Diese seltsame Welt ist nach ihren Regeln von Sauberkeit und Hygiene geformt. Für die Menschen bedeutet das blitzende Oberflächen und Ordnung. Aber ich und meine Mitbewohner, die Lebewesen, die in den Ritzen und Ecken leben, haben einen anderen Blick darauf. Wir suchen die Überreste ihres Tages, die Krümel unter dem Tisch, die Tropfen süßen Saftes auf dem Boden — alles Schätze und Überlebensmittel in unserer Welt. Jedes Mal, wenn ich über den sauberen, kalten Boden der Küche husche, riskiere ich alles. Ein falscher Schritt, ein Zucken des Lichts, und ich könnte entdeckt werden.

In der Küche, unter dem altmodischen Kühlschrank, begegne ich Otto dem Ohrwurm, einem alten Freund und Mit-Abenteurer. Unsere Wege haben sich schon oft gekreuzt, meist bei unseren nächtlichen Streifzügen. Otto, mit seinem unerschütterlichen Sinn für Humor und einer tiefen Vorliebe für dunkle Winkel, teilt seine neuesten Entdeckungen mit mir. Er hat einen verborgenen Zugang zur Speisekammer entdeckt, ein wahres Eldorado, wie er mir erzählt. Ich nehme mir vor, seinen Tipp beim nächsten Mal zu testen. Unsere Unterhaltung ist kurz, da die Gefahr, entdeckt zu werden, nie weit ist.

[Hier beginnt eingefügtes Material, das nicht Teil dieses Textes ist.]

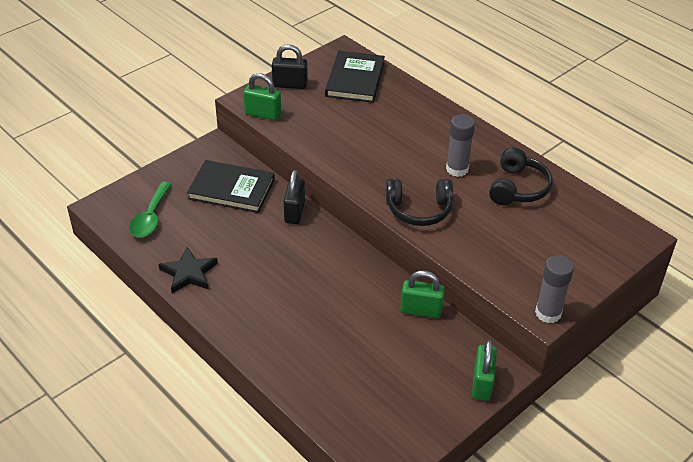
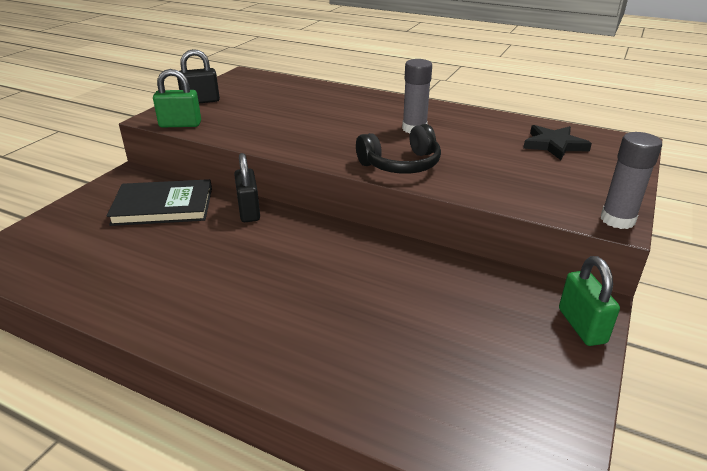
camera: 20 degrees left, 10 degrees down
(150, 217) = (62, 253): green spoon -> none
(189, 273) = (133, 301): black star -> black star (554, 145)
(355, 79) = (267, 89): black book -> none
(421, 310) = (452, 268): green padlock -> none
(518, 188) = (484, 131): black headphones -> none

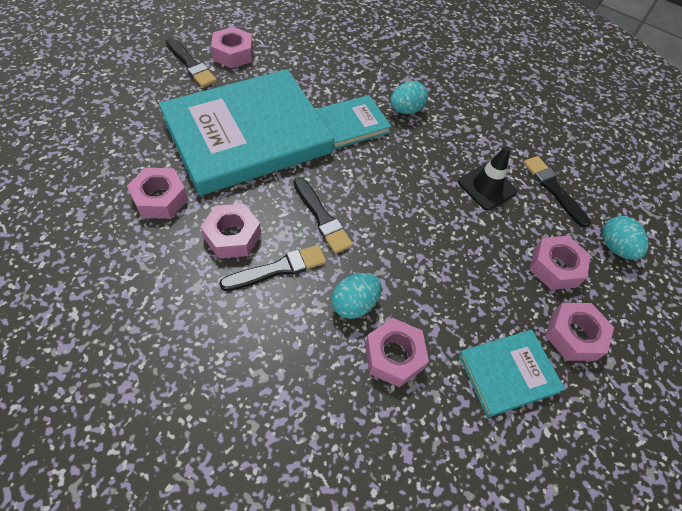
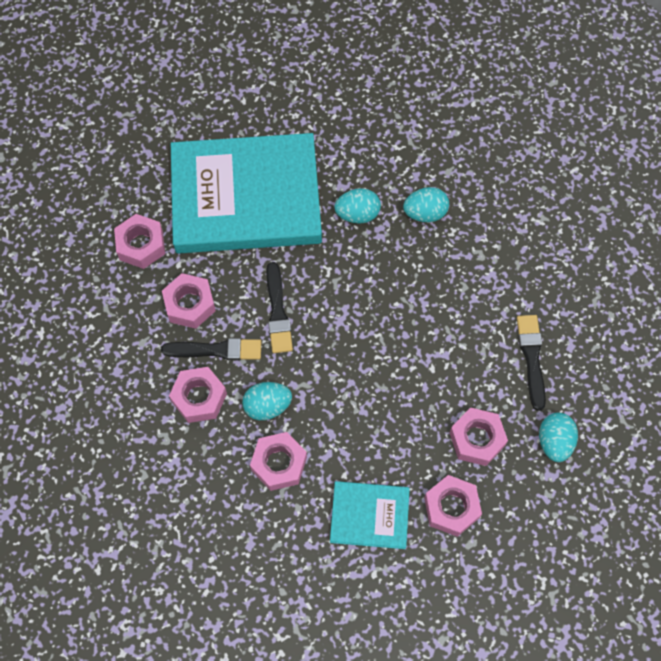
camera: 30 degrees right, 10 degrees up
(191, 64) = (223, 91): black brush -> none
(233, 54) = (272, 87): pink nut -> pink nut (199, 397)
(352, 124) = (357, 214): turquoise book -> turquoise egg
(487, 187) = (460, 332): black traffic cone -> none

Die Menschen vergessen oft, dass sie ihr Zuhause mit uns teilen. Sie sehen uns als Eindringlinge, als Störer ihrer penibel geschaffenen Ordnung. Aber wir sind Teil eines größeren Ökosystems, das auch innerhalb ihrer vier Wände existiert. Meine nächtlichen Expeditionen sind nicht nur Abenteuer, sie sind auch eine Mission. Ich suche nach Nahrung für meine Familie, nach Materialien, um unser Zuhause zu verbessern, nach Geschichten, die ich ihnen bei meiner Rückkehr erzählen kann.

Heute fand ich die Krümel eines Apfelkuchens sowie kleine Reste eines Honigbrotes. Solche Erfolge geben mir die Kraft, weiterzumachen. Allen Risiken zum Trotz. Ich kehre erst beim Morgengrauen zurück, mein Herz voller Geschichten, meine Taschen voller gestohlener Leckereien. Ich bin Hugo, die Dunkle Waldschabe, ein Entdecker und ein Familienmitglied. Trotz der Gefahren, die mit jedem Abenteuer einhergehen, weiß ich, dass ich in der nächsten Nacht wieder losziehen werde. Die Welt der Menschen ist zu faszinierend, zu reich an unentdeckten Wundern, und meine Neugier ist einfach zu groß.